Gilmar Mendes citou os Epstein Files e defendeu a soberania do Brasil
Gilmar foi questionado por jornalistas no Fórum Empresarial LIDE sobre as sanções políticas e econômicas impostas pelos Estados Unidos. “É de todo impróprio, é evidente que negociações comerciais se fazem a toda hora. Agora, tentar envolver nessa cesta o papel institucional do país, a independência do Judiciário, ou seja lá o que for, como seria impróprio, por exemplo, se a gente exigisse nas negociações que fossem reveladas as pessoas que estão no chamado Epstein Files nos Estados Unidos”, disse o decano do STF, conforme publicado pela CNN.
“Não faz sentido algum, não temos nada a ver, ou se quiséssemos mudar jurisprudência sobre aborto nos Estados Unidos, não faz o menor sentido, assim como não faz sentido tentar alterar a jurisprudência da corte brasileira”, afirmou.
Na conversa com os jornalistas, Gilmar disse ainda apoiar o ministro Alexandre de Moraes, relator da ação penal do golpe, “de maneira inquestionável”. “O Brasil deve muito ao ministro Alexandre de Moraes, sou plenamente solidário com o ministro Alexandre de Moraes. Se nós estamos aqui hoje num ambiente democrático, devemos muito ao ministro e eu sei que a história vai lhe fazer justiça.”
Trump e Epstein
Gilmar citou um dos pontos que atormentam a gestão de Trump. O governo do republicano tem sido pressionado para divulgar a íntegra dos chamados Epstein files — documentos da investigação contra o financista e abusador de menores Jeffrey Epstein. Trump e Epstein foram amigos durante os anos 1990. Epstein respondeu por crimes contra menores desde 2008. Em 2019, foi acusado formalmente de operar uma rede de tráfico de menores para exploração sexual.
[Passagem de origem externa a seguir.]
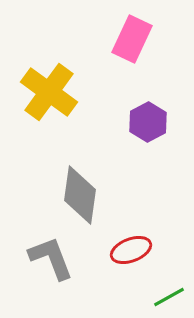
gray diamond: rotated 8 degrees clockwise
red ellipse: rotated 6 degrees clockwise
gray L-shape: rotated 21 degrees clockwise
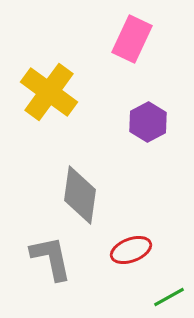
gray L-shape: rotated 9 degrees clockwise
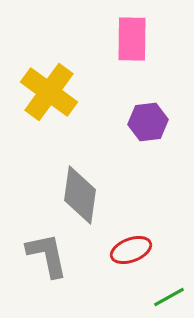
pink rectangle: rotated 24 degrees counterclockwise
purple hexagon: rotated 21 degrees clockwise
gray L-shape: moved 4 px left, 3 px up
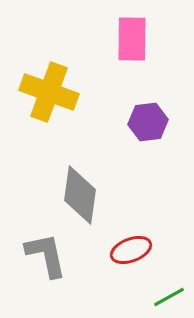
yellow cross: rotated 16 degrees counterclockwise
gray L-shape: moved 1 px left
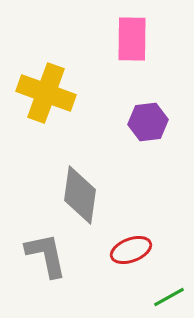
yellow cross: moved 3 px left, 1 px down
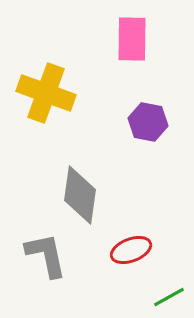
purple hexagon: rotated 18 degrees clockwise
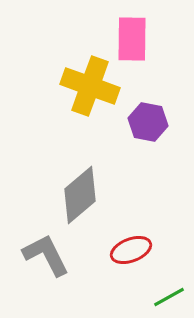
yellow cross: moved 44 px right, 7 px up
gray diamond: rotated 42 degrees clockwise
gray L-shape: rotated 15 degrees counterclockwise
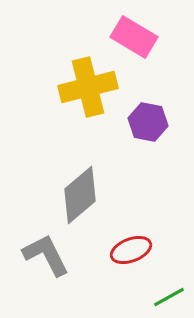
pink rectangle: moved 2 px right, 2 px up; rotated 60 degrees counterclockwise
yellow cross: moved 2 px left, 1 px down; rotated 34 degrees counterclockwise
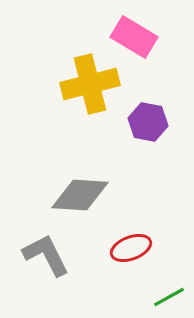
yellow cross: moved 2 px right, 3 px up
gray diamond: rotated 44 degrees clockwise
red ellipse: moved 2 px up
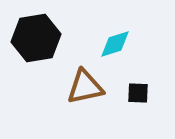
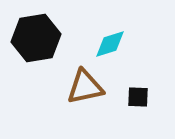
cyan diamond: moved 5 px left
black square: moved 4 px down
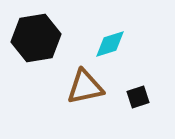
black square: rotated 20 degrees counterclockwise
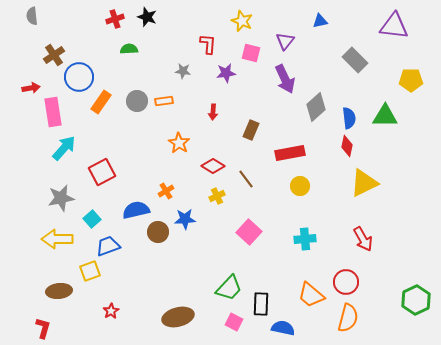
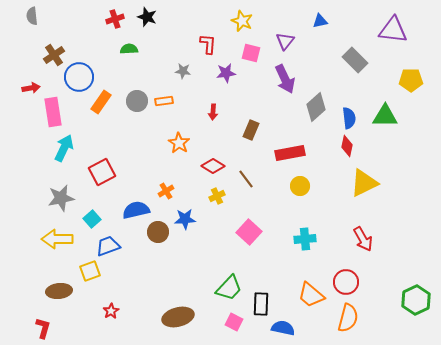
purple triangle at (394, 26): moved 1 px left, 4 px down
cyan arrow at (64, 148): rotated 16 degrees counterclockwise
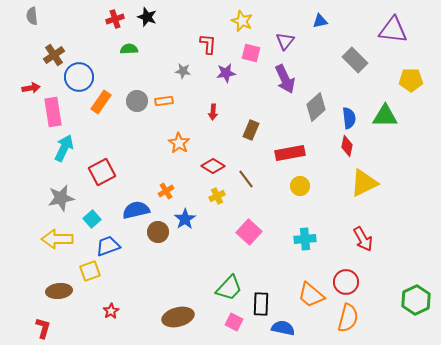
blue star at (185, 219): rotated 30 degrees counterclockwise
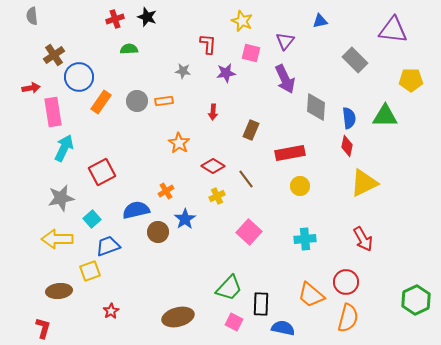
gray diamond at (316, 107): rotated 44 degrees counterclockwise
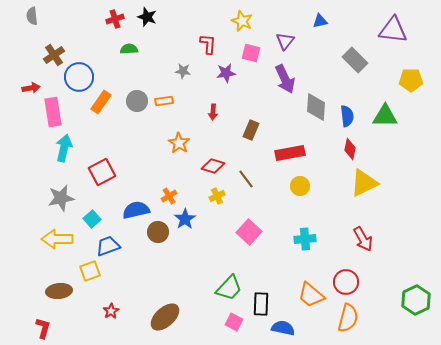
blue semicircle at (349, 118): moved 2 px left, 2 px up
red diamond at (347, 146): moved 3 px right, 3 px down
cyan arrow at (64, 148): rotated 12 degrees counterclockwise
red diamond at (213, 166): rotated 15 degrees counterclockwise
orange cross at (166, 191): moved 3 px right, 5 px down
brown ellipse at (178, 317): moved 13 px left; rotated 28 degrees counterclockwise
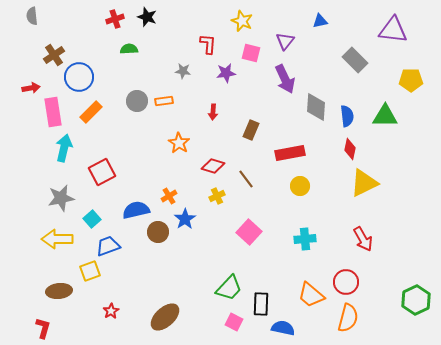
orange rectangle at (101, 102): moved 10 px left, 10 px down; rotated 10 degrees clockwise
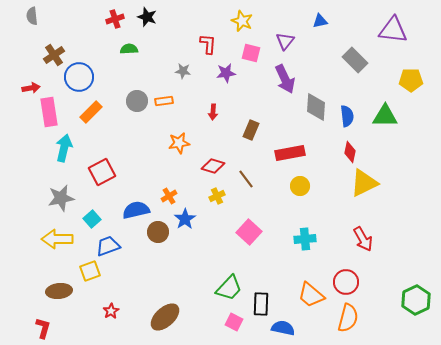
pink rectangle at (53, 112): moved 4 px left
orange star at (179, 143): rotated 30 degrees clockwise
red diamond at (350, 149): moved 3 px down
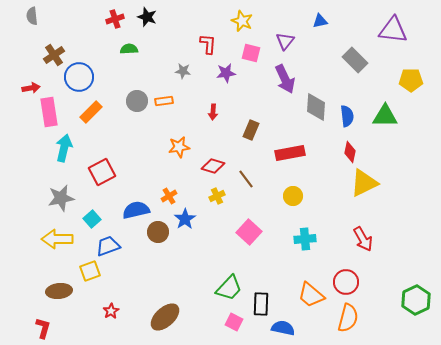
orange star at (179, 143): moved 4 px down
yellow circle at (300, 186): moved 7 px left, 10 px down
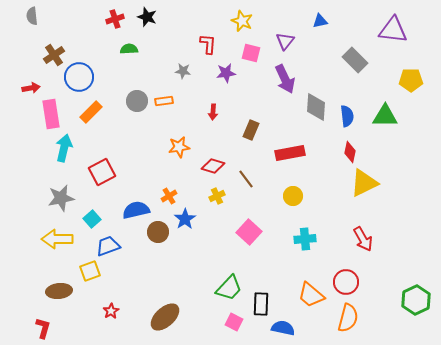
pink rectangle at (49, 112): moved 2 px right, 2 px down
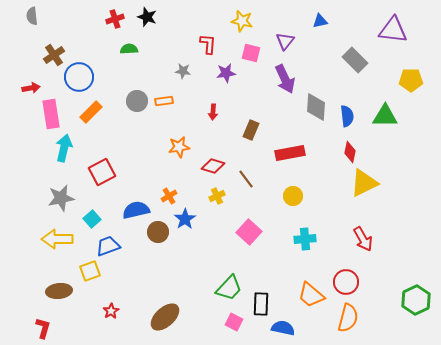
yellow star at (242, 21): rotated 10 degrees counterclockwise
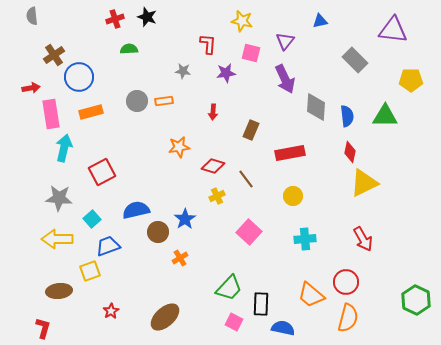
orange rectangle at (91, 112): rotated 30 degrees clockwise
orange cross at (169, 196): moved 11 px right, 62 px down
gray star at (61, 198): moved 2 px left; rotated 16 degrees clockwise
green hexagon at (416, 300): rotated 8 degrees counterclockwise
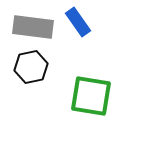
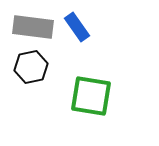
blue rectangle: moved 1 px left, 5 px down
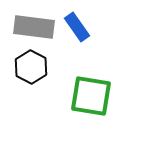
gray rectangle: moved 1 px right
black hexagon: rotated 20 degrees counterclockwise
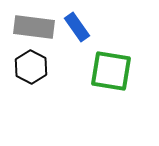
green square: moved 20 px right, 25 px up
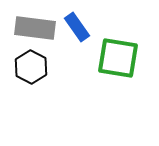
gray rectangle: moved 1 px right, 1 px down
green square: moved 7 px right, 13 px up
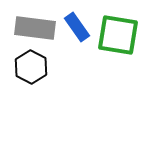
green square: moved 23 px up
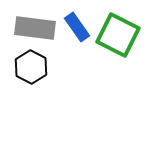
green square: rotated 18 degrees clockwise
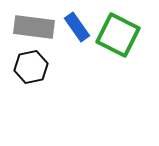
gray rectangle: moved 1 px left, 1 px up
black hexagon: rotated 20 degrees clockwise
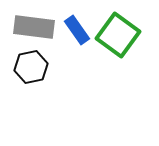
blue rectangle: moved 3 px down
green square: rotated 9 degrees clockwise
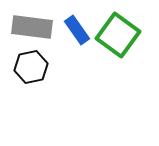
gray rectangle: moved 2 px left
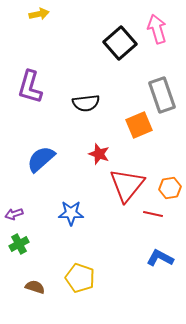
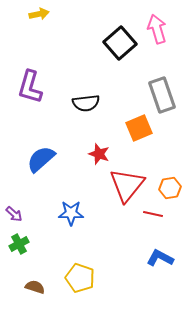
orange square: moved 3 px down
purple arrow: rotated 120 degrees counterclockwise
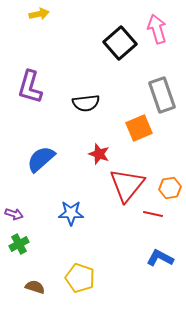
purple arrow: rotated 24 degrees counterclockwise
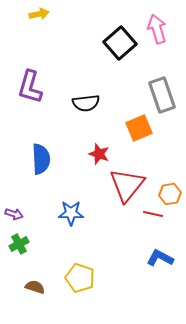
blue semicircle: rotated 128 degrees clockwise
orange hexagon: moved 6 px down
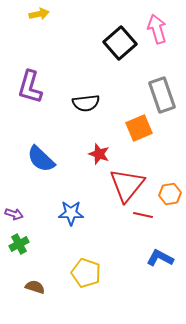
blue semicircle: rotated 136 degrees clockwise
red line: moved 10 px left, 1 px down
yellow pentagon: moved 6 px right, 5 px up
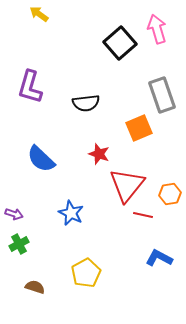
yellow arrow: rotated 132 degrees counterclockwise
blue star: rotated 25 degrees clockwise
blue L-shape: moved 1 px left
yellow pentagon: rotated 24 degrees clockwise
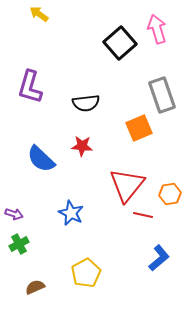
red star: moved 17 px left, 8 px up; rotated 15 degrees counterclockwise
blue L-shape: rotated 112 degrees clockwise
brown semicircle: rotated 42 degrees counterclockwise
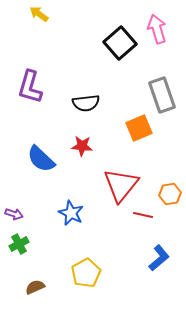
red triangle: moved 6 px left
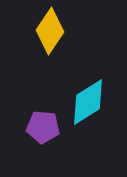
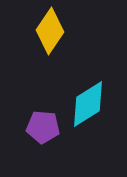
cyan diamond: moved 2 px down
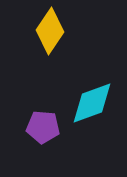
cyan diamond: moved 4 px right, 1 px up; rotated 12 degrees clockwise
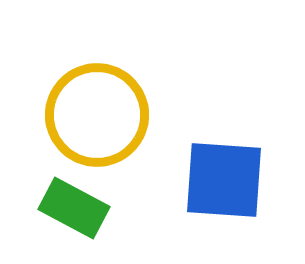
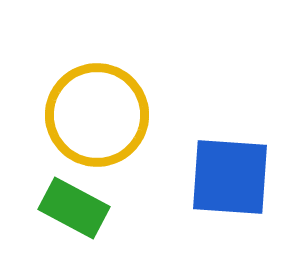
blue square: moved 6 px right, 3 px up
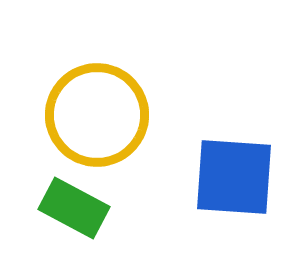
blue square: moved 4 px right
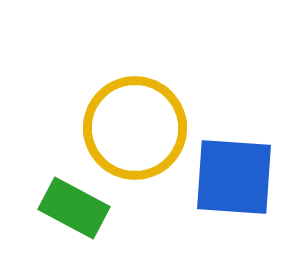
yellow circle: moved 38 px right, 13 px down
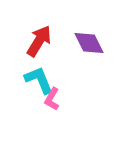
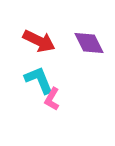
red arrow: rotated 84 degrees clockwise
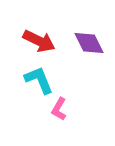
pink L-shape: moved 7 px right, 10 px down
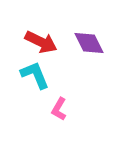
red arrow: moved 2 px right, 1 px down
cyan L-shape: moved 4 px left, 5 px up
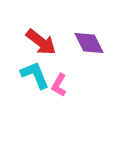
red arrow: rotated 12 degrees clockwise
pink L-shape: moved 24 px up
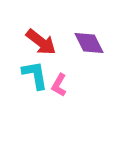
cyan L-shape: rotated 12 degrees clockwise
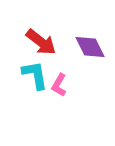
purple diamond: moved 1 px right, 4 px down
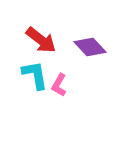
red arrow: moved 2 px up
purple diamond: rotated 16 degrees counterclockwise
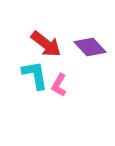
red arrow: moved 5 px right, 4 px down
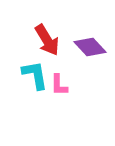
red arrow: moved 1 px right, 4 px up; rotated 20 degrees clockwise
pink L-shape: rotated 30 degrees counterclockwise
Na campanha do ano passado, Trump chegou a defender a divulgação de todos os documentos da investigação. Neste ano, todavia, mudou de ideia, e os detalhes da apuração, incluindo as pessoas públicas que usufruíam dos “serviços” de Epstein, permanecem em segredo. O financista cometeu suicídio na prisão em 2019.